Exercise passage Start Marker
Qatar is signalling the rejection of demands of human rights and trade union activists to grant trade union and collective bargaining rights to its majority migrant worker population with the detention and likely deportation of more than 100 predominantly South Asian labourers who went on strike to protest low pay as well as poor working and living conditions.
Doha News reported that the workers, among the lowest paid in the wealthy Gulf state, were arrested on the third day of their strike, after scuffles broke out with police. Those detained were among some 800 striking workers primarily employed by two companies; Qatar Freelance Trading & Contracting, and Qatar Middle East Co.
Online business directories describe Qatar Freelance Trading & Contracting as a manpower supplier or recruitment agency. A Qatar Foundation study designed to set out ethical standards for the recruitment of foreign labour earlier this year defined manpower suppliers as “agencies that recruit and ‘warehouse’ migrant labour, hiring (or leasing) them out to companies and other organisations on short-term or seasonal bases.”
Exercise passage End Marker
#### The task:
List every organization the article on Qatar's striking migrant workers names.
Listed entries Start Marker
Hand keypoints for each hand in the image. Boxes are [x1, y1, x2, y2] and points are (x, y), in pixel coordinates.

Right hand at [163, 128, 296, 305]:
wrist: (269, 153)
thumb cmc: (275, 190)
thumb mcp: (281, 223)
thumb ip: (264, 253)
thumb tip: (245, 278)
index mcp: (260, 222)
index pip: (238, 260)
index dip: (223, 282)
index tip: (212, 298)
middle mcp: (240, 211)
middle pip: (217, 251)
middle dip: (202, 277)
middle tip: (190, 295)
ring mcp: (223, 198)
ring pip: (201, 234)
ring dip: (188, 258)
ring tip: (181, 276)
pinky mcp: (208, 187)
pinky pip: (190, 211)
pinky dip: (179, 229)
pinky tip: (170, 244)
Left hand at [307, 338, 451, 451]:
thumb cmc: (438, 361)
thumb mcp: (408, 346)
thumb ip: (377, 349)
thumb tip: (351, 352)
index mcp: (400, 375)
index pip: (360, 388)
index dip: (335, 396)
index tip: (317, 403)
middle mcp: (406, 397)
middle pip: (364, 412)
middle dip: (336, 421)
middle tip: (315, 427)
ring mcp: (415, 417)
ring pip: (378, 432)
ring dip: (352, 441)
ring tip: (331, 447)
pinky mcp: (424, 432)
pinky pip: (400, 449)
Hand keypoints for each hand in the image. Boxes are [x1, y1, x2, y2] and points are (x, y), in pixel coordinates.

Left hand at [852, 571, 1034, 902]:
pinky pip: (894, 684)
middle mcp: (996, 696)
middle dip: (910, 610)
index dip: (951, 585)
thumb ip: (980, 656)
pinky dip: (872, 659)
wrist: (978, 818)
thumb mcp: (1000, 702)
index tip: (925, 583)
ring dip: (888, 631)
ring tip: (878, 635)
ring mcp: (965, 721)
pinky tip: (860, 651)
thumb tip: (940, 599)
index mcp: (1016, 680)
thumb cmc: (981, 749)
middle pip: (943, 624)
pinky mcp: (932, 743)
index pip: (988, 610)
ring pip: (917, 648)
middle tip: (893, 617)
Listed entries End Marker
#### Result for this task:
Doha News
Qatar Freelance Trading & Contracting
Qatar Middle East Co.
Qatar Foundation